Xu Xiuying, Zheng Yimin, Fu Shanquan, Zhao Ying, Li Jie, Wang Linlin
College of Pharmaceutical and Biological Engineering, Chongqing University of Technology, Chongqing 400054, China.
Zhongguo Zhong Yao Za Zhi. 2011 Jun;36(11):1463-5.
To determine the contents of twelve ginsenosides in the root of Panax ginseng by HPLC.
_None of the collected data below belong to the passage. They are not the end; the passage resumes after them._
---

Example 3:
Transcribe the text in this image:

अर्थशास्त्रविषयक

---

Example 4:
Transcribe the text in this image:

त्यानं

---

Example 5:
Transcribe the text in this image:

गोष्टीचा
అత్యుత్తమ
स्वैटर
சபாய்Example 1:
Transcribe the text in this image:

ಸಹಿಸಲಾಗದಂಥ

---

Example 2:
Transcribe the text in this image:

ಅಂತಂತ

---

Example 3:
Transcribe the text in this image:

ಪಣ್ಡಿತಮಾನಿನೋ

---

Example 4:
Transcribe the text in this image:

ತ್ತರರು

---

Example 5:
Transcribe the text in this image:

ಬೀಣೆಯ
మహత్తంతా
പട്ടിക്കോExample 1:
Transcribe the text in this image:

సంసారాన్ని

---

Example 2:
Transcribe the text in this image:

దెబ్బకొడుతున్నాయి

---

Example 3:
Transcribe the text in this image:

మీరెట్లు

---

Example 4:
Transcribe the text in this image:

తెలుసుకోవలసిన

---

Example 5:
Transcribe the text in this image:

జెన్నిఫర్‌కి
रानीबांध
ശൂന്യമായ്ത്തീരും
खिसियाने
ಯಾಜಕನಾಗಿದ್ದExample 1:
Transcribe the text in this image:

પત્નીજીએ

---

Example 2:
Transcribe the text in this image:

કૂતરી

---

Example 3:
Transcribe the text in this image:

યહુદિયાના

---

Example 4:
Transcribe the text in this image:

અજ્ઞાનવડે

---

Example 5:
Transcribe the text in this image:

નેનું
The analysis is carried out at room temperature on a Luna NH2 column (4.6 mm x 150 mm, 5 microm) eluted with acetonitrile and water as the mobile phases in a gradient elution. The flow-rate was 1.0 mL x min(-1), the detection wavelength was 203 nm.
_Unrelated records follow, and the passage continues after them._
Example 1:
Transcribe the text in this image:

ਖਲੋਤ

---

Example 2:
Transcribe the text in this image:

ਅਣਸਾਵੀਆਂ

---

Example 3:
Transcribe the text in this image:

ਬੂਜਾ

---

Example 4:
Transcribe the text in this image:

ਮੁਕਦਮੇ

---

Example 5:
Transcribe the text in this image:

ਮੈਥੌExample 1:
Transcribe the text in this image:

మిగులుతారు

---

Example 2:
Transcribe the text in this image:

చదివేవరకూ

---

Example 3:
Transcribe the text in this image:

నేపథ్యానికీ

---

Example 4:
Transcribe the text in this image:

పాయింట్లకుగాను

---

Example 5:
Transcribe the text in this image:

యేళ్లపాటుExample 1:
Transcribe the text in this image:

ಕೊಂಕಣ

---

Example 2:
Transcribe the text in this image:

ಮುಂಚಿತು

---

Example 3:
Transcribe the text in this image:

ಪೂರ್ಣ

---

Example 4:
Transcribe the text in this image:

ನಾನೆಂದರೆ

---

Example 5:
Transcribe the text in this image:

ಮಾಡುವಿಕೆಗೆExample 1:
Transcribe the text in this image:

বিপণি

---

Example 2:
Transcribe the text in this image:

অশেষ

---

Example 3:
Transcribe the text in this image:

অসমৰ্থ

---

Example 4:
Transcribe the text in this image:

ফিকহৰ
Twelve ginsenosides (Rh2, Rh1, Rg2, Rg3, Rg1, Rf, Re, Rd, Re, Rb2, Rb3, Rb1) were separated at baseline within 60 min with good linearity (r > or = 0.999 5). The recovery rates were 98.1%, 95.3%, 96.1%, 95.6%, 97.3%, 98.6%, 98.0%, 96.4%, 96.1%, 97.6%, 96.8%, 96.9% (RSD < or = 3.0%).
The method was simple,fast and could control the quality of P. ginseng effectively.
采用高效液相色谱法测定人参根中12种人参皂苷的含量。
在室温下,于Luna NH2柱(4.6 mm×150 mm,5μm)上进行分析,以乙腈和水为流动相进行梯度洗脱。流速为1.0 mL·min⁻¹,检测波长为203 nm。
12种人参皂苷(Rh2、Rh1、Rg2、Rg3、Rg1、Rf、Re、Rd、Rc、Rb2、Rb3、Rb1)在60分钟内实现基线分离,线性关系良好(r≥0.999 5)。回收率分别为98.1%、95.3%、96.1%、95.6%、97.3%、98.6%、98.0%、96.4%、96.1%、97.6%、96.8%、96.9%(相对标准偏差≤3.0%)。
该方法简便、快速,可有效控制人参的质量。